Appello di preghiera al Papa da parte dei cattolici del Myanmar in occasione del Natale
"Il Myanmar era un Paese fiorente che un regime militare di 40 anni ha gettato nella
miseria e nello sfruttamento più totali. I giovani sono quasi tutti fuggiti all’estero
nella speranza di un futuro migliore". L’Osservatore Romano riporta l’intervista che
Asia News ha fatto a due giovani buddisti, rifugiatisi a Mae Sot, in Thailandia, dopo
l’ondata di proteste anti-governative di fine settembre. I due testimoniano atti di
repressione nei confronti di qualunque manifestazione di piazza; arresti per i giovani
attivisti e religiosi buddisti, che vengono poi torturati nelle carceri e viene loro
negata l’assistenza medica. I due giovani descrivono la loro patria come una “nazione
in ginocchio”, quasi senza più speranza. La crisi parte dai servizi sanitari fino
ad arrivare all’istruzione. Negli ospedali statali manca ogni forma di assistenza;
con la nazionalizzazione delle scuole nel 1962 e l’espulsione dei missionari dal Paese,
l’educazione ha subito una profonda crisi; con il divieto fino al 1985 di insegnare
la lingua inglese nelle scuole, non è stato possibile formare giovani professori che
ora non sono neanche in grado di leggere testi inglesi, fatto alquanto scoraggiante
considerando che la maggior parte dei testi universitari sono proprio in lingua britannica.
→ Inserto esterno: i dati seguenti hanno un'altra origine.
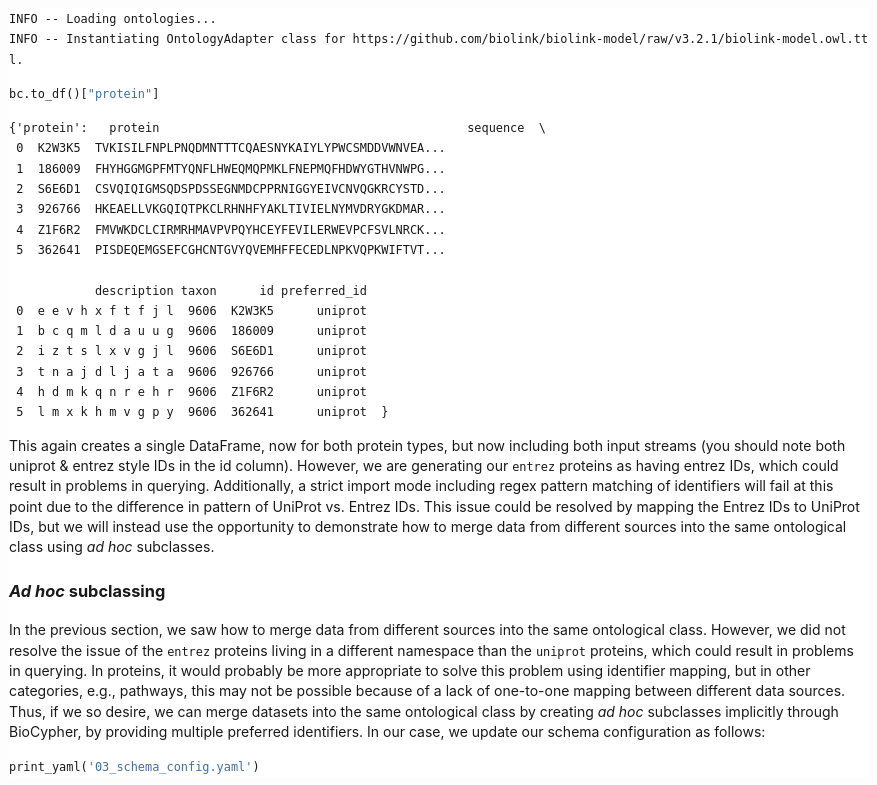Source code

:     INFO -- Loading ontologies...
    INFO -- Instantiating OntologyAdapter class for https://github.com/biolink/biolink-model/raw/v3.2.1/biolink-model.owl.ttl.



```python
bc.to_df()["protein"]
```




    {'protein':   protein                                           sequence  \
     0  K2W3K5  TVKISILFNPLPNQDMNTTTCQAESNYKAIYLYPWCSMDDVWNVEA...   
     1  186009  FHYHGGMGPFMTYQNFLHWEQMQPMKLFNEPMQFHDWYGTHVNWPG...   
     2  S6E6D1  CSVQIQIGMSQDSPDSSEGNMDCPPRNIGGYEIVCNVQGKRCYSTD...   
     3  926766  HKEAELLVKGQIQTPKCLRHNHFYAKLTIVIELNYMVDRYGKDMAR...   
     4  Z1F6R2  FMVWKDCLCIRMRHMAVPVPQYHCEYFEVILERWEVPCFSVLNRCK...   
     5  362641  PISDEQEMGSEFCGHCNTGVYQVEMHFFECEDLNPKVQPKWIFTVT...   
     
                description taxon      id preferred_id  
     0  e e v h x f t f j l  9606  K2W3K5      uniprot  
     1  b c q m l d a u u g  9606  186009      uniprot  
     2  i z t s l x v g j l  9606  S6E6D1      uniprot  
     3  t n a j d l j a t a  9606  926766      uniprot  
     4  h d m k q n r e h r  9606  Z1F6R2      uniprot  
     5  l m x k h m v g p y  9606  362641      uniprot  }



This again creates a single DataFrame, now for both protein types, but now including
both input streams (you should note both uniprot & entrez style IDs in the id column). However, we are generating our `entrez`
proteins as having entrez IDs, which could result in problems in querying.
Additionally, a strict import mode including regex pattern matching of
identifiers will fail at this point due to the difference in pattern of UniProt
vs. Entrez IDs. This issue could be resolved by mapping the Entrez IDs to
UniProt IDs, but we will instead use the opportunity to demonstrate how to
merge data from different sources into the same ontological class using *ad
hoc* subclasses.

### *Ad hoc* subclassing

In the previous section, we saw how to merge data from different sources into
the same ontological class. However, we did not resolve the issue of the
`entrez` proteins living in a different namespace than the `uniprot` proteins,
which could result in problems in querying. In proteins, it would probably be
more appropriate to solve this problem using identifier mapping, but in other
categories, e.g., pathways, this may not be possible because of a lack of
one-to-one mapping between different data sources. Thus, if we so desire, we
can merge datasets into the same ontological class by creating *ad hoc*
subclasses implicitly through BioCypher, by providing multiple preferred
identifiers. In our case, we update our schema configuration as follows:



```python
print_yaml('03_schema_config.yaml')
```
All’ignoranza si aggiunge una profonda depressione delle persone per lo status in
cui vivono e per la loro incapacità di reagire, attendendo che il mondo faccia qualcosa
per cambiare la loro situazione. Di qui l’appello al Papa di non dimenticare le sofferenze
del popolo birmano e di continuare a pregare per loro. (C. C.)